╭─ EXCERPT PROVIDED

Citation : 2011 Latest Caselaw 3301 Del
Judgement Date : 13 July, 2011
* IN THE HIGH COURT OF DELHI AT NEW DELHI
+ RFA No.12/2011
% 13th July, 2011
ASSOCHAM ...... Appellant
Through: Mr. Ashwani Kr. Mata, Sr. Adv. with
Mr. Sumit Attri, Adv.
VERSUS
Y.N.BHARGAVA ...... Respondent
Through: Mr. N.S. Vasisht & Mr. Vishal Singh, Advs.
CORAM:
HON'BLE MR. JUSTICE VALMIKI J.MEHTA
1. Whether the Reporters of local papers may be allowed to see the judgment?
2. To be referred to the Reporter or not? Yes
3. Whether the judgment should be reported in the Digest? Yes
VALMIKI J. MEHTA, J (ORAL)
1. The challenge by means of this Regular First Appeal under
Section 96 of the Code of Civil Procedure, 1908 CPC is to the impugned
judgment dated 4.9.2010, by which, the suit of the
respondent/landlord/plaintiff was decreed on an application under Order 12
Rule 6 of the Code of Civil Procedure (CPC).
2. This appeal had come up for admission for the first time on
10.1.2011 when, it was not felt that this was a case where a notice could be
issued, but since the learned senior counsel who appeared on behalf of the
appellant stated that if notice is issued, the parties in the meanwhile, would
settle the disputes, notice was issued. This aspect was again reiterated on
9.3.2011 when the matter was adjourned to 6.4.2011. On 6.4.2011 a
request for adjournment on behalf of the appellant was vehemently opposed
and it was stated that there was no possibility of compromise, however, in
the interest of justice, one more opportunity was granted so that the parties
could resolve the matter. No compromise has however been arrived at. The
appeal has to be therefore considered and disposed of on merits.

╰─
╭─ RECORD SET

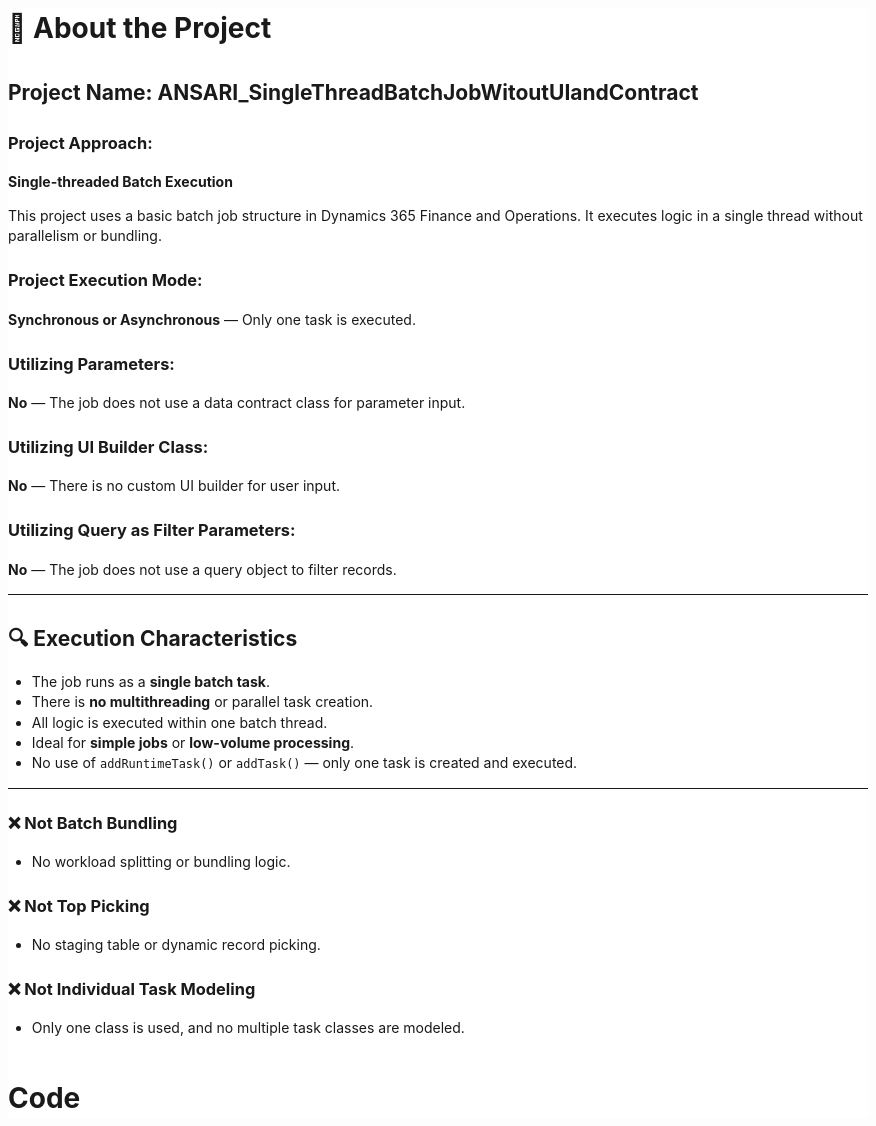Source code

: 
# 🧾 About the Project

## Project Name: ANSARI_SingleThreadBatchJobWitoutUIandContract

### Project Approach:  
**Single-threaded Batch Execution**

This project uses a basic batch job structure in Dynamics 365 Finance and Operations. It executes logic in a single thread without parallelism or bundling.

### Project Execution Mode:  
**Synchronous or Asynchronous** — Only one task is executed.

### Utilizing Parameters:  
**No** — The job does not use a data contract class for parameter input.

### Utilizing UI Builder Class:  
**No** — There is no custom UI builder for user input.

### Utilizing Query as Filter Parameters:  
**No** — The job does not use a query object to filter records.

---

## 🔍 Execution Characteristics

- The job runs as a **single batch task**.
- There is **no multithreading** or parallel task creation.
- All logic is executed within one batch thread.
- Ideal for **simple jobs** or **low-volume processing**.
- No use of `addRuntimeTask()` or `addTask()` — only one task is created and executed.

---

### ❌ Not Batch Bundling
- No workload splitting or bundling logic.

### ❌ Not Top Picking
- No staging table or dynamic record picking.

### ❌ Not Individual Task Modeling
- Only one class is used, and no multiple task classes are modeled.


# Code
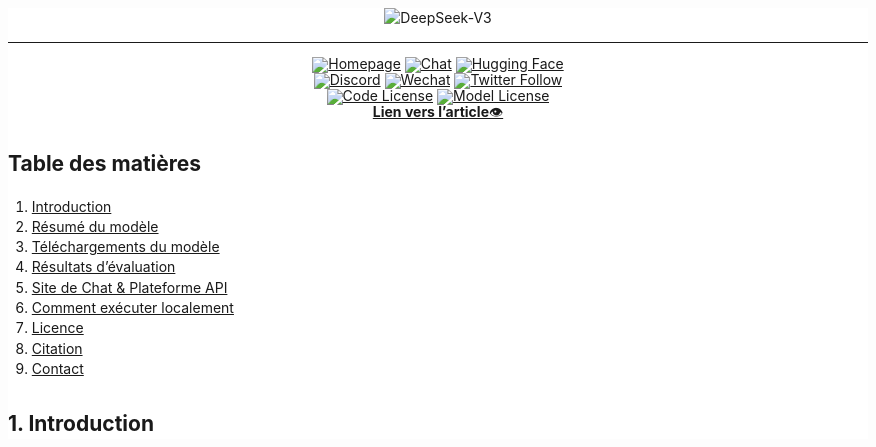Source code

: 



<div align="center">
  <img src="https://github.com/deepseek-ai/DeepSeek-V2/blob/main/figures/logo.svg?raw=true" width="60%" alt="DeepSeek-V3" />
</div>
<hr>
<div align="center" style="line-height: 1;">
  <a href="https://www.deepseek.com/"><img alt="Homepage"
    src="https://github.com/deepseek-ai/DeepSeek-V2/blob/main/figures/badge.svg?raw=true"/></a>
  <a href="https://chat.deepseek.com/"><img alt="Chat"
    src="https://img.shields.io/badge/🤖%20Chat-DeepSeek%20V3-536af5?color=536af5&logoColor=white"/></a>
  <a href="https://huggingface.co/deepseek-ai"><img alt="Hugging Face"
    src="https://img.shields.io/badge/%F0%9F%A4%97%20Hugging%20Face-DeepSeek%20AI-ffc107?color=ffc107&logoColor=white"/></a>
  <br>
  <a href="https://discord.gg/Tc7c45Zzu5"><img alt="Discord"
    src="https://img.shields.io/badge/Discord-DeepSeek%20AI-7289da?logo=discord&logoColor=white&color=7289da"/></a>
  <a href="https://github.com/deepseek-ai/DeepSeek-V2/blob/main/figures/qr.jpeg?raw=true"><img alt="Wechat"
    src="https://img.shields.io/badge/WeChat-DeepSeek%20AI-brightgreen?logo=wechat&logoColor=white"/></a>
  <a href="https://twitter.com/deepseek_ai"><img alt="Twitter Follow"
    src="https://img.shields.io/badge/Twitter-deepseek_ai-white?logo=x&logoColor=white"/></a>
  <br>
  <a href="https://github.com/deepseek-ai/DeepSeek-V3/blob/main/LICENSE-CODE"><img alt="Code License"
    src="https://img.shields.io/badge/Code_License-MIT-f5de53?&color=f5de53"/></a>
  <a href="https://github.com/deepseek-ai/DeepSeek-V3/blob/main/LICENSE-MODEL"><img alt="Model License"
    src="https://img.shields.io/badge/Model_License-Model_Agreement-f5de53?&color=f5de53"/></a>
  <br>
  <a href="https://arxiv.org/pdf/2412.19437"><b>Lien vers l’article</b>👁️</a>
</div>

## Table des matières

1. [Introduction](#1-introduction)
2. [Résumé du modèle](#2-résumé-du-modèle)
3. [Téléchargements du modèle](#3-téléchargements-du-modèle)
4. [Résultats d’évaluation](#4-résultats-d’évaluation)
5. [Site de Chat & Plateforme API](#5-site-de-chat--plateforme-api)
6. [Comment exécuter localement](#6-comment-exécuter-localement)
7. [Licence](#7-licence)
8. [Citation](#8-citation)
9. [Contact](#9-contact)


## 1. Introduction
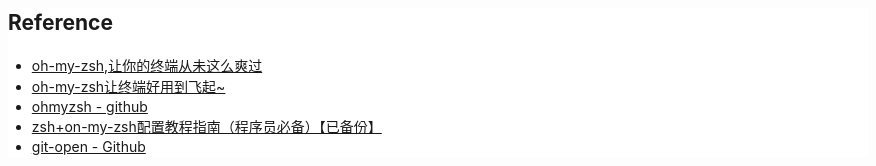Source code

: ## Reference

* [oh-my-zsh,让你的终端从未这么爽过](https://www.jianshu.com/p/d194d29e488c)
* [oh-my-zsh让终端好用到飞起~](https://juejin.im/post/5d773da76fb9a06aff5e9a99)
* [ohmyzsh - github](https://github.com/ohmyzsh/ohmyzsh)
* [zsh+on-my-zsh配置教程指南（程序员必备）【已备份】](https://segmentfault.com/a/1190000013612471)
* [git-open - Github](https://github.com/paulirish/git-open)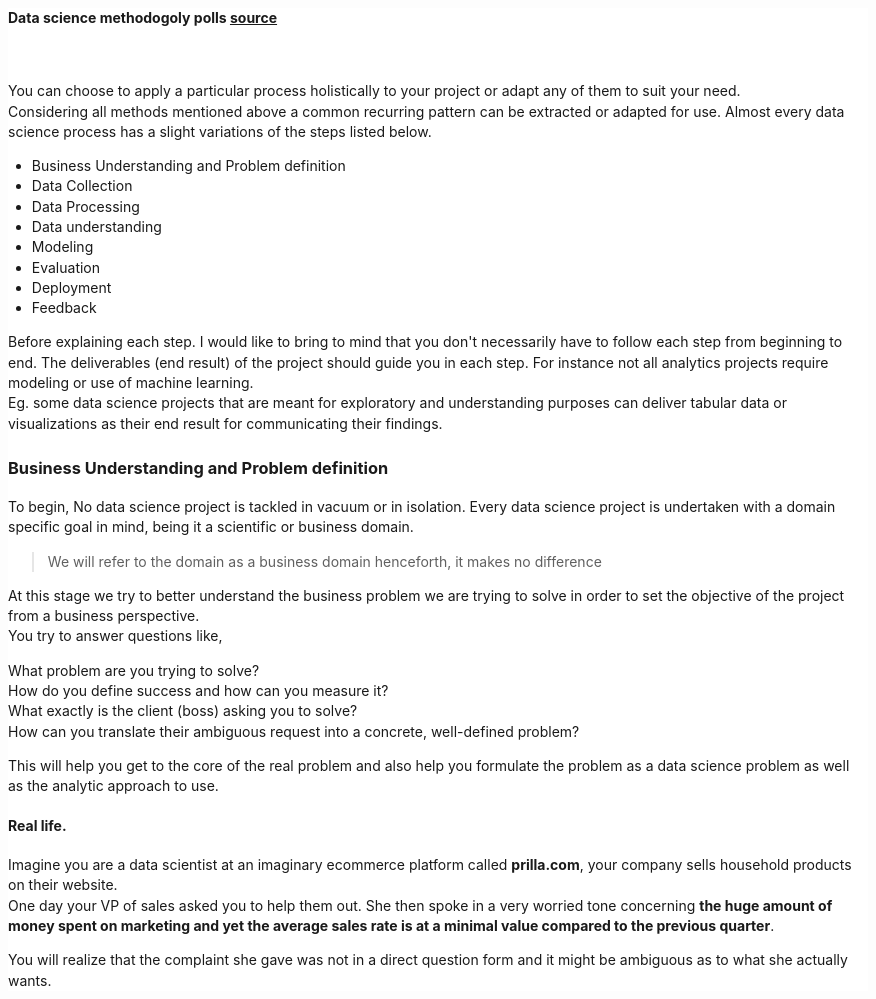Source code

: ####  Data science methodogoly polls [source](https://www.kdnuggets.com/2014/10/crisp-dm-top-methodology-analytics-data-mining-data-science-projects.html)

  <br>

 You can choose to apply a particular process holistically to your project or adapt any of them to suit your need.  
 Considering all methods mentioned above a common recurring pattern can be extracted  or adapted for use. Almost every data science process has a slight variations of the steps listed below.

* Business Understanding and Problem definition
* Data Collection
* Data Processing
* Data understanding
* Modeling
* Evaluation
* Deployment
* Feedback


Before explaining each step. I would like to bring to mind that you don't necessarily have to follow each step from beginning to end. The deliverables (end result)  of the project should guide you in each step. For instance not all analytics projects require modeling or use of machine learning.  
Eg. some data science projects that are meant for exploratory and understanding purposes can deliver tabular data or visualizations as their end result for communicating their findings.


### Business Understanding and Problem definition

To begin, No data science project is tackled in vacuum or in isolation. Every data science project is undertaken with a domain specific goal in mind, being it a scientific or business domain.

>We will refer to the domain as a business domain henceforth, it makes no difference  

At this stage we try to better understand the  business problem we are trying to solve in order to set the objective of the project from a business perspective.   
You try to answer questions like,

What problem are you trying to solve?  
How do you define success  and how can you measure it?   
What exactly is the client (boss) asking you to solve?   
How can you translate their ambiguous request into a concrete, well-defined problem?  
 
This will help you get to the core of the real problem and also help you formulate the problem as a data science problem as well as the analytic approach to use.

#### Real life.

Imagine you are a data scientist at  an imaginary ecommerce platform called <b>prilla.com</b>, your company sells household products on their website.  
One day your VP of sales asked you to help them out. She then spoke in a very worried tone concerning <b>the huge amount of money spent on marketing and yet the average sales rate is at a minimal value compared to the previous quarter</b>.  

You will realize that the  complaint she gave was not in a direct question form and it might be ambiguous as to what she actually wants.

╰─

-- TO DO --
• a. List every advocate named in the Delhi High Court judgment as appearing for a party, and give the party each one represents.
• b. In the Delhi High Court judgment, reproduce word for word the passage from "1. The challenge" up to and including "Civil Procedure (CPC).".

-- ANSWERS FOR EACH ITEM --
• a.
- Mr. Ashwani Kr. Mata, Sr. Adv.: Appellant (ASSOCHAM)
- Mr. Sumit Attri, Adv.: Appellant (ASSOCHAM)
- Mr. N.S. Vasisht, Adv.: Respondent (Y.N. Bhargava)
- Mr. Vishal Singh, Adv.: Respondent (Y.N. Bhargava)

• b.
1. The challenge by means of this Regular First Appeal under
Section 96 of the Code of Civil Procedure, 1908 CPC is to the impugned
judgment dated 4.9.2010, by which, the suit of the
respondent/landlord/plaintiff was decreed on an application under Order 12
Rule 6 of the Code of Civil Procedure (CPC).